*Problem statement*: Only the number is needed: how many lines of the entries below contain the word "Adhesive".
[[ Data records, beginning ]]
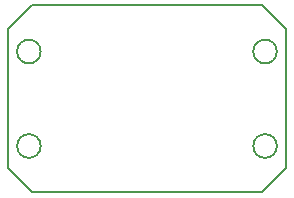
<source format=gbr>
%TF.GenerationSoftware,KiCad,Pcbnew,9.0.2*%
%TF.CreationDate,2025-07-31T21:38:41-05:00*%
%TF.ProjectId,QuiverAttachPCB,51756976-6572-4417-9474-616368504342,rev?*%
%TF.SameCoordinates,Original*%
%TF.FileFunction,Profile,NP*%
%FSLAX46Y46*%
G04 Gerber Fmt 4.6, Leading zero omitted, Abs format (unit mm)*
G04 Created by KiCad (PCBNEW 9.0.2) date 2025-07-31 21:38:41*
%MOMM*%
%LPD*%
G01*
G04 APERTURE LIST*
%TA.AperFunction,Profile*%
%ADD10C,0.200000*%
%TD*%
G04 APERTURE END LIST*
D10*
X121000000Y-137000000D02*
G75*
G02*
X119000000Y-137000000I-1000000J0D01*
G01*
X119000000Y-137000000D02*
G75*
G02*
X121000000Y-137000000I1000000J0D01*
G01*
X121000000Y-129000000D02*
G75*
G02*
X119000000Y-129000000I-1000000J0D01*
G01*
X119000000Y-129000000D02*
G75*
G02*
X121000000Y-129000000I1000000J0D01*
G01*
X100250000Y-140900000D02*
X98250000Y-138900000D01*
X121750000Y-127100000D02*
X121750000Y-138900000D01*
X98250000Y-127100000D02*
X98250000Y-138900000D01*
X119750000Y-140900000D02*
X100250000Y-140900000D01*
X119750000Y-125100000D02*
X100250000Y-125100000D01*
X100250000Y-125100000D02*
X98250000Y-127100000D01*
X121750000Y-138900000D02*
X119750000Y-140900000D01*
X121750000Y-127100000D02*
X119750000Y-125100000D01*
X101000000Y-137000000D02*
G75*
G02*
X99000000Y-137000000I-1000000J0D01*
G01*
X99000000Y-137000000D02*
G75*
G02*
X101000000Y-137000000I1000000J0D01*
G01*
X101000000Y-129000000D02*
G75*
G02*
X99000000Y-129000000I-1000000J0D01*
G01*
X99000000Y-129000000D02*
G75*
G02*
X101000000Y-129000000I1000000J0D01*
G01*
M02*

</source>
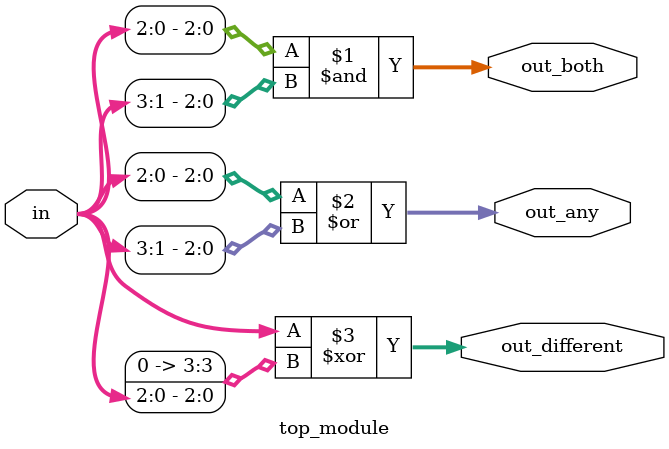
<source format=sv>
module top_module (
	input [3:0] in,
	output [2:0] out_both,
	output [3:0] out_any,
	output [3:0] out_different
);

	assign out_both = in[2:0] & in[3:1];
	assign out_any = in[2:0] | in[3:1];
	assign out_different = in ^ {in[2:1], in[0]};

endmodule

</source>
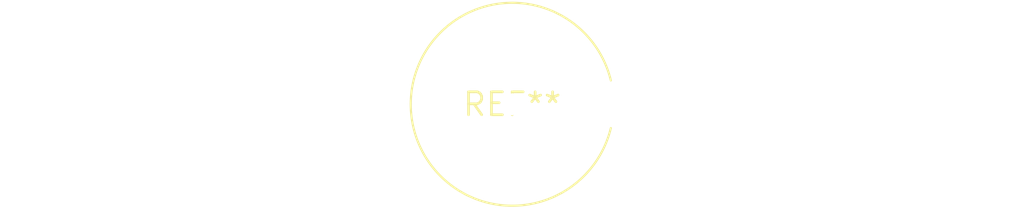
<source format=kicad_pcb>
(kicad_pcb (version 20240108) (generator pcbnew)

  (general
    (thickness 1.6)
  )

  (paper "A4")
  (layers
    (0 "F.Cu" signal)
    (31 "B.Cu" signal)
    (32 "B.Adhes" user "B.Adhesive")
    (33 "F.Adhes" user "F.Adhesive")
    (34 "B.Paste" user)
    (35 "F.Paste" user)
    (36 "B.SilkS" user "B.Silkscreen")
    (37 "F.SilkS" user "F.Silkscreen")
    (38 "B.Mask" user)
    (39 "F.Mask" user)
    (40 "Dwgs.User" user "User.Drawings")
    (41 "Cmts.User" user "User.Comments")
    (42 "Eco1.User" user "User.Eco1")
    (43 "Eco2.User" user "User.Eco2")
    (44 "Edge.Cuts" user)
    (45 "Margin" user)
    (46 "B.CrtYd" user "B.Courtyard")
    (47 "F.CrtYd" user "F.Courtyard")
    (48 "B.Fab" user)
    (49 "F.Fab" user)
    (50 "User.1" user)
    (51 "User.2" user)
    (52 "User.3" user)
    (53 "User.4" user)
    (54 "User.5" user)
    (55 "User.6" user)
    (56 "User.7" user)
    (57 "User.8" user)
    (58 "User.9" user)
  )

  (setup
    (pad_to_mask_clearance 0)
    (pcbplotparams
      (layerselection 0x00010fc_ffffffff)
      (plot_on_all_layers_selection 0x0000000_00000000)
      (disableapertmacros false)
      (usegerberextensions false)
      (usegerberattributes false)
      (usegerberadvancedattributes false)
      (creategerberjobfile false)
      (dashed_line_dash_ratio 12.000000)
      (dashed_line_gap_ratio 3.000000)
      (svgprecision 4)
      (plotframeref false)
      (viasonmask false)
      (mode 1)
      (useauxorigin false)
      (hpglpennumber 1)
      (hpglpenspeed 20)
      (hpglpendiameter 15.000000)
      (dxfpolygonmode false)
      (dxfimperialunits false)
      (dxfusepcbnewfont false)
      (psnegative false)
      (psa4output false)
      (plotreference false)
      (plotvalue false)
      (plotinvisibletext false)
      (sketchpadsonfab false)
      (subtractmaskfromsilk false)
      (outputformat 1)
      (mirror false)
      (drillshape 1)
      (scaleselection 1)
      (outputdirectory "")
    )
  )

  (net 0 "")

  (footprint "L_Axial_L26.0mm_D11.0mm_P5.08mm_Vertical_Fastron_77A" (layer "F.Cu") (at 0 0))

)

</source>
[[ Data records, end ]]
*Result*: 2